Book Review: The 100 Best Affordable Vacations
The following is a review I wrote as part of the Amazon Vine program. While the books are provided free of cost, the opionions are my own. I will only post Vine reviews on this site when they are for travel books or travel related products.
This is more than a travel guide. It is a resource full of a lifetime’s worth of unique and affordable travel opportunities. While it does sport the number 100 in its title, the actual number of ideas presented in this book must be at least five times that. Each ‘Vacation Idea’ is really a series of ideas, often with additional vacation destination suggestions in sidebars. Some offer ideas of specific places to visit—such as one specific working ranch in the Midwest, or one specific shipbuilding workshop in Maine—and others string together a themed vacation. Who would have ever thought to take a BBQ themed road trip? But now that you’ve heard the idea, don’t you really want to go on one?
By page 31 of ‘100 Best Affordable Vacations’, I knew that this book was the travel book I didn’t even know I always wanted. For more information about books check this out. By the end, I found myself compiling a list of must-visit destinations in a spreadsheet Perhaps I have a bit of travel OCD as well?
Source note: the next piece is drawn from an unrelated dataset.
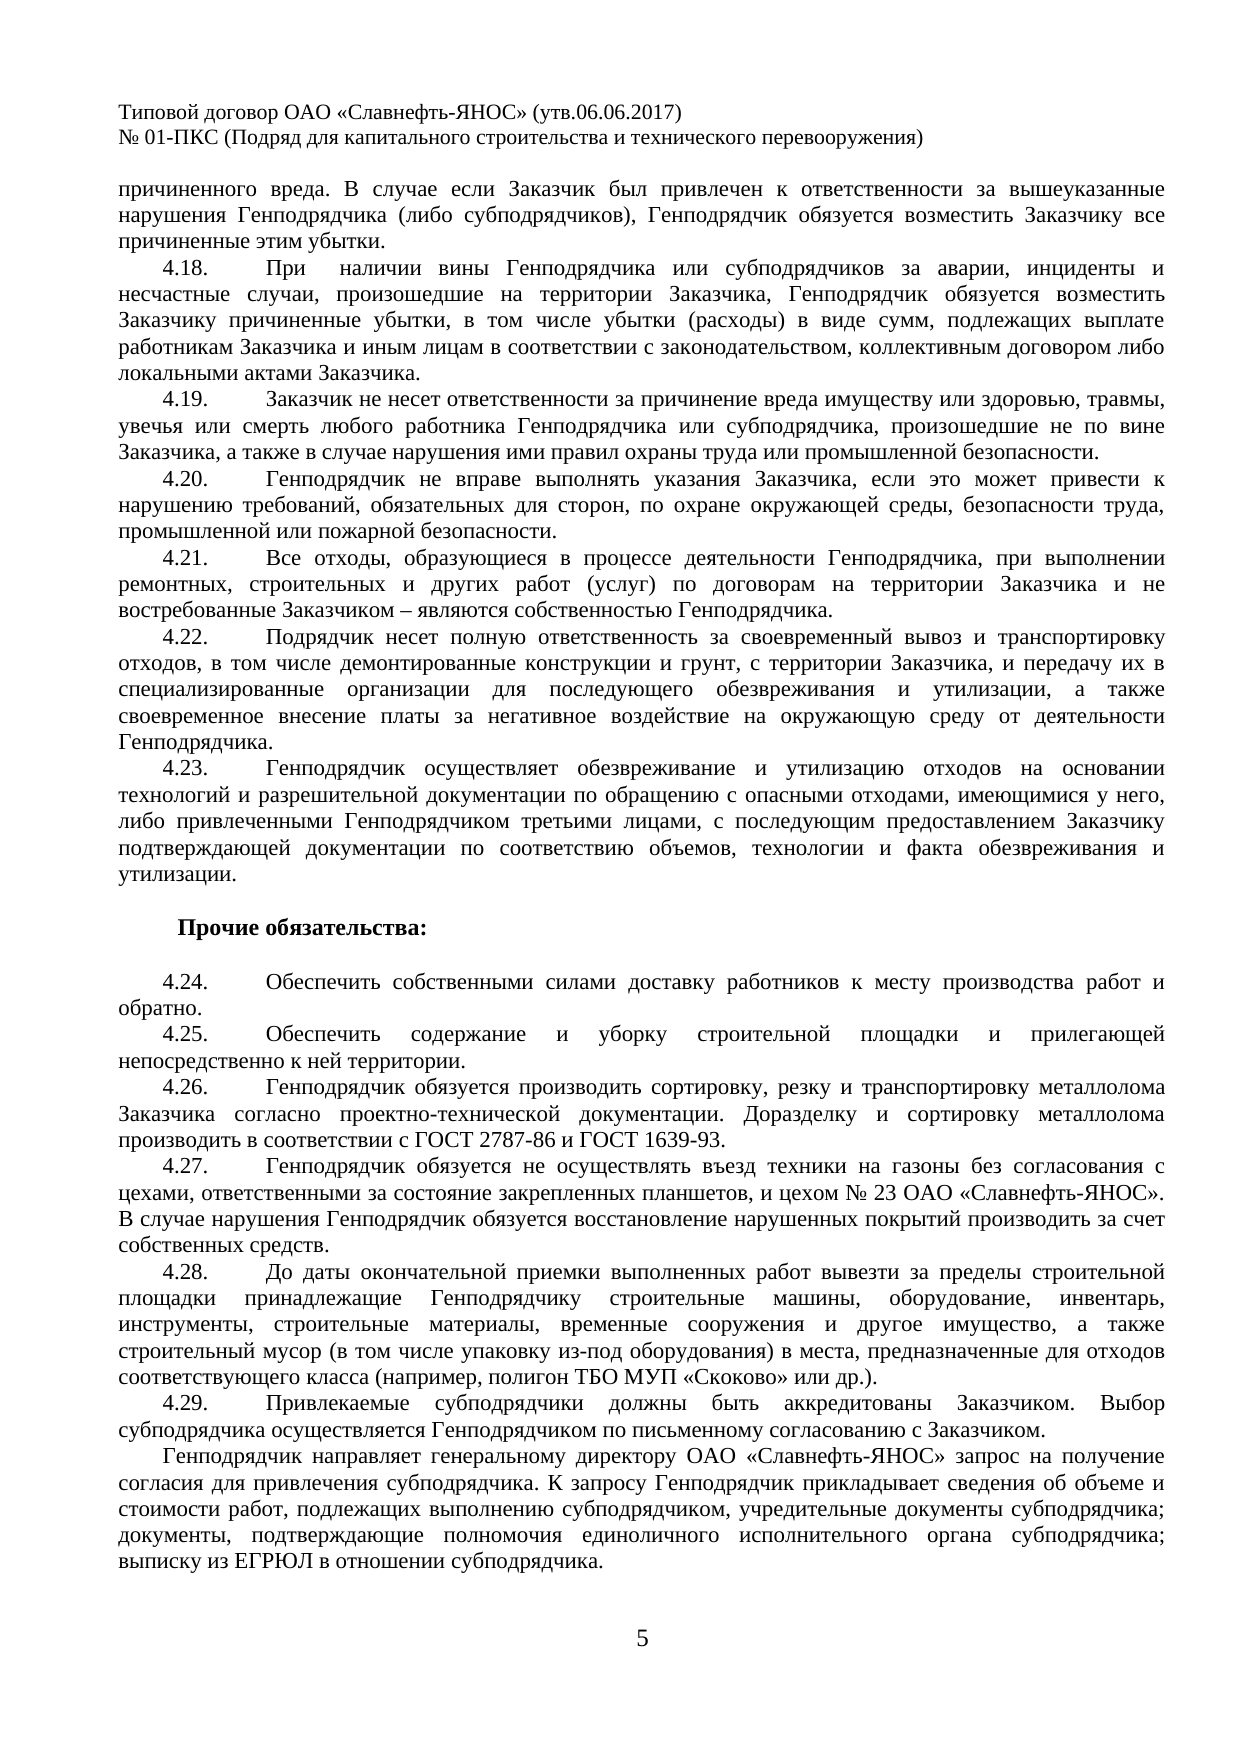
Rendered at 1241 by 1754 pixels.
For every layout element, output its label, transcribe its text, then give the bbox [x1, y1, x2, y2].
Upon researching many of the suggested destinations, festivals, and tours, I discovered that they are mainly undiscovered—the websites are basic, as are the rates. This makes me even more enthusiastic about visiting as many of these locations as possible—but a bit wary to suggest this book to others. After all, I’d prefer it if they stayed unknown and reasonably priced!
The destinations in this book are also refreshingly unique. From spending the night in a tree house inOregonto spending the night at the NYC Natural History Museum, this is far from your run of the mill guide to cheap hotels and motels. In fact, I don’t think I ran across a chain hotel suggestion anywhere in this book. Yet another reason why this is soon to become the most highlighted, most dog-eared, and the most used book on my many shelves.
But for me, the very best part of this book is the third section, a section on Educational Adventures. Gee—that sounds like the tag line for a blog I’ve read somewhere…
It’s kind of ironic that a book billing itself as containing ‘affordable vacations’ is going to end up costing me so much money—after all, now I simply MUST visit many of these locations!